Research and Development of Next-Generation Equity Investment Model and Quant Analysis System

R&D of Next-Generation Equity Investment Model and Quant Analysis System Integrated with LLM

We maintain a daily and monthly database of the Japanese stock market spanning over 45 years. We research and develop alpha analysis systems, portfolio analysis systems, and risk management systems. By designing the database from scratch using advanced programming, we have achieved high-speed daily calculations and big data processing.

In practical portfolio composition, there are various challenges. We are able to compose passive funds that can withstand scales of hundreds of billions of yen using our unique stratified sampling method. Furthermore, our alpha analysis system allows us to immediately implement and simulate alpha from cutting-edge research. By appropriately allocating the generated alpha to sectors or segments and optimizing it, we can now design active funds (Long/Short) exactly as intended.

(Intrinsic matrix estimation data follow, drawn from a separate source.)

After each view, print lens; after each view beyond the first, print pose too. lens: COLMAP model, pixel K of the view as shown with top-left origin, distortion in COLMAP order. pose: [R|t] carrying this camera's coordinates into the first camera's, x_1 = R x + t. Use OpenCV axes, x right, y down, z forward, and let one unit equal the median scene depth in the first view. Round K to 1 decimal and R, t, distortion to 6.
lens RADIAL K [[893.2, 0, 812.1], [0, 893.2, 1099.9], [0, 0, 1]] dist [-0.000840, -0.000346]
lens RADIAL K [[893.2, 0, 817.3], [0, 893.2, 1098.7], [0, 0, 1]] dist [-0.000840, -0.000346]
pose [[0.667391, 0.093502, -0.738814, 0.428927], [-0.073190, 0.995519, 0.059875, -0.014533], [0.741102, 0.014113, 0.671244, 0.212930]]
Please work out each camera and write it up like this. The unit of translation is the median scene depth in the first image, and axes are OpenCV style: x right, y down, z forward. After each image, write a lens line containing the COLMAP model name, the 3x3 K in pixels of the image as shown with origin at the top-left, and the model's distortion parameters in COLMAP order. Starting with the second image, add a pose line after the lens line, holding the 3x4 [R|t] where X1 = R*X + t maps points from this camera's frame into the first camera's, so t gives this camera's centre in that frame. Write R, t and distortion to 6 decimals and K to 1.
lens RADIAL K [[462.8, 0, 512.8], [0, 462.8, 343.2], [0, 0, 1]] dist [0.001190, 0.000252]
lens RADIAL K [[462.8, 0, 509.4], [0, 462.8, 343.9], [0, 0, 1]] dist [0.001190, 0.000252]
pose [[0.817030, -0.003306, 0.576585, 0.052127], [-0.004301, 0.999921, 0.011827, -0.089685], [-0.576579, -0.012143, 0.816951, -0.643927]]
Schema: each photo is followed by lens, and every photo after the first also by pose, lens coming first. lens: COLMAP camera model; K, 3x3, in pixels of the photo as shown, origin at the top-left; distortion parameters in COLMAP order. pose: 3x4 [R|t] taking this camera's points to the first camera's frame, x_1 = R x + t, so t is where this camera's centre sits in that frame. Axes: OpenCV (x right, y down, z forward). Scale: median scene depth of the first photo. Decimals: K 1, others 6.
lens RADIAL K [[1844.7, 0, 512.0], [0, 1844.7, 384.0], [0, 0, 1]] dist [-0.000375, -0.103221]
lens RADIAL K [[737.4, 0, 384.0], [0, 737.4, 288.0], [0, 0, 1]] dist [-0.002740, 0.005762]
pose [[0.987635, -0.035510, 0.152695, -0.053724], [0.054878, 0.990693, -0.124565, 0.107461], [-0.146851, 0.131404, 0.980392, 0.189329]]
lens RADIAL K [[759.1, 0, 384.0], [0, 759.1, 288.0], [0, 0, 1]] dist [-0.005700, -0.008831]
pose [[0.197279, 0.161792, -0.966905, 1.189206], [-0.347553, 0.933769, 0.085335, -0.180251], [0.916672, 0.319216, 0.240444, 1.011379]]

In addition, by incorporating Large Language Models (LLMs) into the model, we are developing a system that automatically evaluates characteristics of the resulting portfolio from detailed perspectives and explains in what market phases it performs effectively.


Key Research Areas

  1. High-Precision Alpha Generation: Return prediction using multi-factor models and segment-specific approaches.
  2. Large-Scale Optimization Technology: Construction of practical-scale portfolios using optimization methods.
  3. Integration of LLM: Automatic evaluation and interpretation of portfolio characteristics by embedding Generative AI into the models.

System Configuration

In this research, we develop and operate the following integrated system groups.

System Overview Key Functions
QuantDB Financial Data Lake Management of 45 years of daily/monthly data, Delta Lake integration
FactorAnalysis Alpha Analysis IC analysis, Quintile analysis, Factor return verification
MultiFactor Model Multi-Factor Segment-specific synthetic factors, Adaptive weight adjustment
TOPIX Index Passive Fund Large-scale index construction using Stratified Sampling
HighAlpha Long/Short Active Fund Optimization of Market Neutral and 130/30 type portfolios

QuantDB: Financial Database Infrastructure

Data Structure

Category Content Data Period
Price Data Daily stock price, Adjusted close, Return 1980 – Present
Fundamental PBR, ROE, Dividend Yield, etc. 1980 – Present
Market Market Cap, Trading Volume, Floating Stock Ratio 1990 – Present
Benchmark TOPIX, Sector Indices, Segments 1990 – Present

FactorAnalysis: Alpha Analysis System

Analysis Modules

Module Analysis Content Output
IC Analysis Time-series evaluation of Information Coefficient IC Mean, ICIR, Decay rate
Quintile Analysis Return verification by factor strength Quintile return, Spread
Factor Return Cross-sectional regression t-value, Return contribution
Segment Analysis Validity verification by size/style Interaction between segments
Synthetic Factor Composite signal construction Optimal weights, Correlation matrix

HighAlpha Long/Short: Active Fund System

Investment Strategy Types

Type Long Short Benchmark
Market Neutral 100% 100% Short-term interest rate
Long-Short (130/30) 130% 30% TOPIX
Extension (120/20) 120% 20% TOPIX

Optimization Engine

Using high-speed optimization with Linear Programming (HiGHS solver), we construct portfolios that simultaneously satisfy the following constraints:

Objective Function: Maximize Alpha - Penalty Terms

Constraints:
├── Segment Constraints (Market weight ± tolerance)
├── Industry Constraints (Net / Total)
├── Factor Exposure Constraints
├── Turnover Constraints
└── Individual Stock Limits

Integration of LLM Advisor

Overview

Detailed information about the portfolio construction is embedded internally and sent to the LLM to automatically generate qualitative evaluations and recommendations.

Evaluation Items

Evaluation Category Content
Risk Analysis Concentration risk, Sector bias, Factor tilt
Market Condition Suitability Consistency with current market environment
Improvement Proposals Specific proposals for portfolio adjustment
Scenario Analysis Assumed impact during market fluctuations

Future Research Direction

  • Real-time data integration
  • Machine learning-based factor discovery
  • Integration of ESG factors
  • Multi-asset expansion
  • Sophistication of risk models (CVaR, MAD)

Conclusion

We focus on thinking quickly about what is needed for next-generation investment and analysis models, making hypotheses, and implementing them. Our goal is to freely perform research up to the point where it can be used in actual practice.